Prompt: Every entry is to be returned unchanged, and no picture is to be included.

Data extracts:

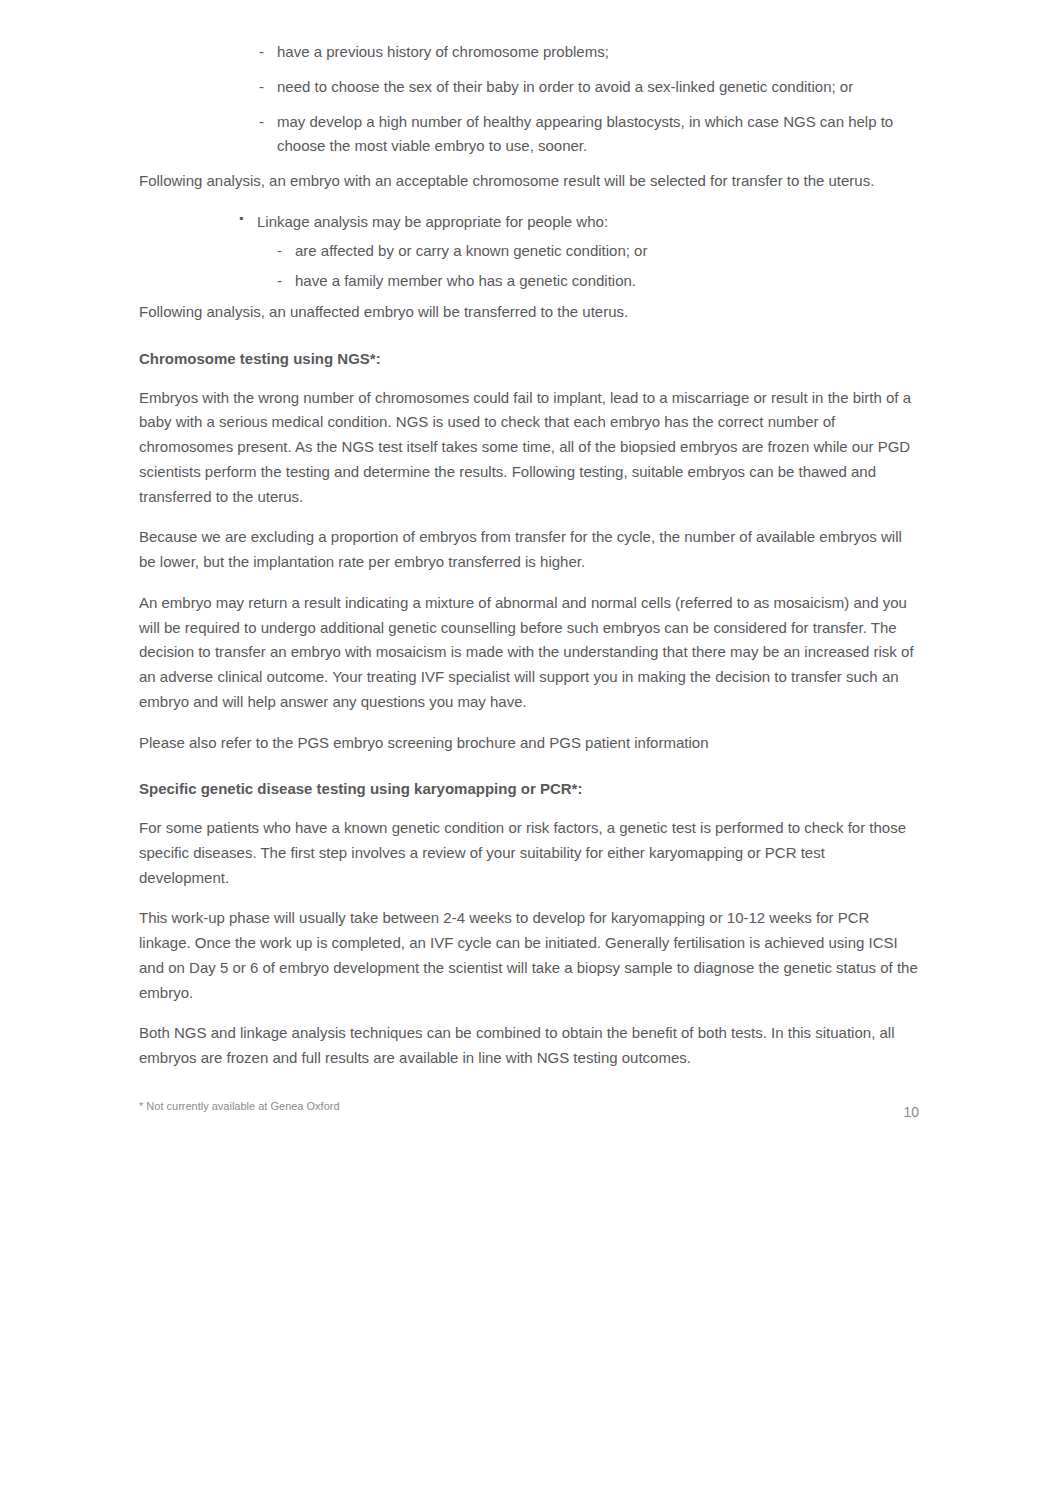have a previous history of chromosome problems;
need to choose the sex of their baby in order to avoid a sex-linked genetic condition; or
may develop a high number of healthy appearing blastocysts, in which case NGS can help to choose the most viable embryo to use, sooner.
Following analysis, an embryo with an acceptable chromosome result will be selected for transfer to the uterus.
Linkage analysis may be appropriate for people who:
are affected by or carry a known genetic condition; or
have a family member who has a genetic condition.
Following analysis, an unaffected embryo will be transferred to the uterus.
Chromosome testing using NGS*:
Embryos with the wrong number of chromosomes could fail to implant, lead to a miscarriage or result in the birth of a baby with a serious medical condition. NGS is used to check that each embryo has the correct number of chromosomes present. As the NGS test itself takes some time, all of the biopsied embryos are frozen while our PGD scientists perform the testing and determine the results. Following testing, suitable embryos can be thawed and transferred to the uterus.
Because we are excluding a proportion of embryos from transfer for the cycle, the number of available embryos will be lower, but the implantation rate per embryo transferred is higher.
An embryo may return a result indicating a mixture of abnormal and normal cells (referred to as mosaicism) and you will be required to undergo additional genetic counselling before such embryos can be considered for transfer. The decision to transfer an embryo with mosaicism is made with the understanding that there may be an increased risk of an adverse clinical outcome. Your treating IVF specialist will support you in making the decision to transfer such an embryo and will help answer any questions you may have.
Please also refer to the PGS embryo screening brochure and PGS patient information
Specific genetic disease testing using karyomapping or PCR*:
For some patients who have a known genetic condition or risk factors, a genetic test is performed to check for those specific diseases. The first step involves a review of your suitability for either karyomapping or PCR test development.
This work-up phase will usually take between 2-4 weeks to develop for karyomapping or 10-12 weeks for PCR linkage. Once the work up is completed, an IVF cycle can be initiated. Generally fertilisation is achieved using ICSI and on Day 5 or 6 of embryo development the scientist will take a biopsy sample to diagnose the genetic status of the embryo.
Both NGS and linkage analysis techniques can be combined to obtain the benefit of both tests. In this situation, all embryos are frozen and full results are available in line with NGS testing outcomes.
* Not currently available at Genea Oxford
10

Your solution:
have a previous history of chromosome problems;
need to choose the sex of their baby in order to avoid a sex-linked genetic condition; or
may develop a high number of healthy appearing blastocysts, in which case NGS can help to choose the most viable embryo to use, sooner.
Following analysis, an embryo with an acceptable chromosome result will be selected for transfer to the uterus.
Linkage analysis may be appropriate for people who:
are affected by or carry a known genetic condition; or
have a family member who has a genetic condition.
Following analysis, an unaffected embryo will be transferred to the uterus.
Chromosome testing using NGS*:
Embryos with the wrong number of chromosomes could fail to implant, lead to a miscarriage or result in the birth of a baby with a serious medical condition. NGS is used to check that each embryo has the correct number of chromosomes present. As the NGS test itself takes some time, all of the biopsied embryos are frozen while our PGD scientists perform the testing and determine the results. Following testing, suitable embryos can be thawed and transferred to the uterus.
Because we are excluding a proportion of embryos from transfer for the cycle, the number of available embryos will be lower, but the implantation rate per embryo transferred is higher.
An embryo may return a result indicating a mixture of abnormal and normal cells (referred to as mosaicism) and you will be required to undergo additional genetic counselling before such embryos can be considered for transfer. The decision to transfer an embryo with mosaicism is made with the understanding that there may be an increased risk of an adverse clinical outcome. Your treating IVF specialist will support you in making the decision to transfer such an embryo and will help answer any questions you may have.
Please also refer to the PGS embryo screening brochure and PGS patient information
Specific genetic disease testing using karyomapping or PCR*:
For some patients who have a known genetic condition or risk factors, a genetic test is performed to check for those specific diseases. The first step involves a review of your suitability for either karyomapping or PCR test development.
This work-up phase will usually take between 2-4 weeks to develop for karyomapping or 10-12 weeks for PCR linkage. Once the work up is completed, an IVF cycle can be initiated. Generally fertilisation is achieved using ICSI and on Day 5 or 6 of embryo development the scientist will take a biopsy sample to diagnose the genetic status of the embryo.
Both NGS and linkage analysis techniques can be combined to obtain the benefit of both tests. In this situation, all embryos are frozen and full results are available in line with NGS testing outcomes.
* Not currently available at Genea Oxford
10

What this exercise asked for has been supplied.